Along with Premier Zhu, who had forced state-owned enterprises into market reforms and shrunk them in favor of promoting private enterprise, Jiang delivered a masterpiece. After years of tough negotiations, the two managed to have China’s semi-reformed mixed economy admitted to the World Trade Organization (WTO) in 2001. WTO membership became the market stepping stone for the country’s rise.
Jiang arranged the first peaceful transfer of power in the People’s Republic. Deng once pushed through the end of life tenure for party leaders, too, and Jiang stuck to it. In 2002 he resigned as party leader, then in 2003 as president and in 2004 he retired from his last post as army chief.
The retiree continued to exert influence behind the scenes, as did his mentor Deng. Biographer Kuhn was allowed to reveal that the Politburo approved a secret decision in 2002 that it would consult Jiang before all important decisions in the future.
Jiang had already shown his special relationship with current President Xi Jinping in 2009, when then Vice President Xi, who was designated for the office of party leader, played postman for him on a visit to Germany. As the guest of honor at the Frankfurt Book Fair, Xi first visited then-Chancellor Angela Merkel. He presented the Chancellor with two of Jiang’s non-fiction books on energy and information technology, translated into English and signed. China’s top teacher sent his regards.
After the end of his term in office, Jiang only made brief appearances at large party celebrations. A new book on Chinese history was published in August 2012 ahead of Xi Jinping’s 2012 election as party leader. Jiang wrote the current preface as a warning to Xi. History shows that dynasties that rose too quickly would quickly collapse if they followed the wrong development guidelines, did not control corruption and relied too heavily on centralism.
Jiang bequeathed the Party a self-invented theory, which he called the “Three Represents” doctrine. Hidden behind the ideological mumbo jumbo were reforms to modernize the CCP, with which Jiang transformed the so-called vanguard of the proletariat into a mass party. China’s entrepreneurs were also allowed to join, as long as they remained loyal to the party and behaved patriotically.
Jiang wanted nothing to do with political reforms aimed at democratizing society and had dissidents persecuted. He made the relentless crackdown on Falun Gong meditation groups his top priority after 10,000 Falun Gong practitioners surrounded his government seat in mass peaceful protests on April 25, 1999. That became his trauma.
He saw himself as an intellectual, friend of all muses. He loved music and played it himself. When the three Italian tenors visited China, he sang with them in the choir. He understood English, Russian and Romanian, spoke some Japanese and also German, which he had been studying for a year. He loved Goethe’s poems, recited a verse from the Erlkönig at the inauguration of the German ambassador in Beijing and practiced for weeks to give a speech to entrepreneurs in Berlin in German.
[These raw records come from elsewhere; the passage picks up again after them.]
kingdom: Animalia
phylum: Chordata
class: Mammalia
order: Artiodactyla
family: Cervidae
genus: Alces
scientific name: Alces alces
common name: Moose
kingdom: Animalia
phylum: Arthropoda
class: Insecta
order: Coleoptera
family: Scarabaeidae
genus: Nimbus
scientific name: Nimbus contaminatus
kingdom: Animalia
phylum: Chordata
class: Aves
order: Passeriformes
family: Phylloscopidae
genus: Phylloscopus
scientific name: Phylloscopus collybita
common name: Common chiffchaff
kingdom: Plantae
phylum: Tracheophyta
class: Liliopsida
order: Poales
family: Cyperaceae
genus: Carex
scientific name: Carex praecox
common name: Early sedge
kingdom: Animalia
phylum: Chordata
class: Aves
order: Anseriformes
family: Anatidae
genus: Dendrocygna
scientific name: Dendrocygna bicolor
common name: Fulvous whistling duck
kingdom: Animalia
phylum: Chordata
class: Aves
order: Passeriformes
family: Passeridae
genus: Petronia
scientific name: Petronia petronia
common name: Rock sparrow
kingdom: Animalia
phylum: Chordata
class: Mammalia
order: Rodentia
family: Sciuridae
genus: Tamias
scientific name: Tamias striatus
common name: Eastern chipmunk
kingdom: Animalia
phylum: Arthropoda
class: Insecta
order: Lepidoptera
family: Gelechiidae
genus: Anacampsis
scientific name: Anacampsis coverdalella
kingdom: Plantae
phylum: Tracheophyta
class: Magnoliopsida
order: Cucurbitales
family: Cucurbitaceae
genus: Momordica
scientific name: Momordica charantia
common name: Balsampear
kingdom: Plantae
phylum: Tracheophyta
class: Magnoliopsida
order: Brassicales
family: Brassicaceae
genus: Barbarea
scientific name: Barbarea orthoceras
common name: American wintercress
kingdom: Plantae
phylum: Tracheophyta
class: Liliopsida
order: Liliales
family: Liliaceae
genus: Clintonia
He read Abraham Lincoln’s Gettysburg speech in English to US politicians.
Jiang managed dangerous crises with Washington, for example when the US mistakenly bombed China’s embassy in Belgrade in 1999, or when a Chinese pilot died in an explosive air incident with a US reconnaissance plane in April 2001 off the island of Hainan. But Jiang also supported the United States after the September 11, 2001 terrorist attack. He got on as well with Bill Clinton as he did with George W. Bush. Like all Chinese leaders before and after him, he had a love-hate relationship with the United States.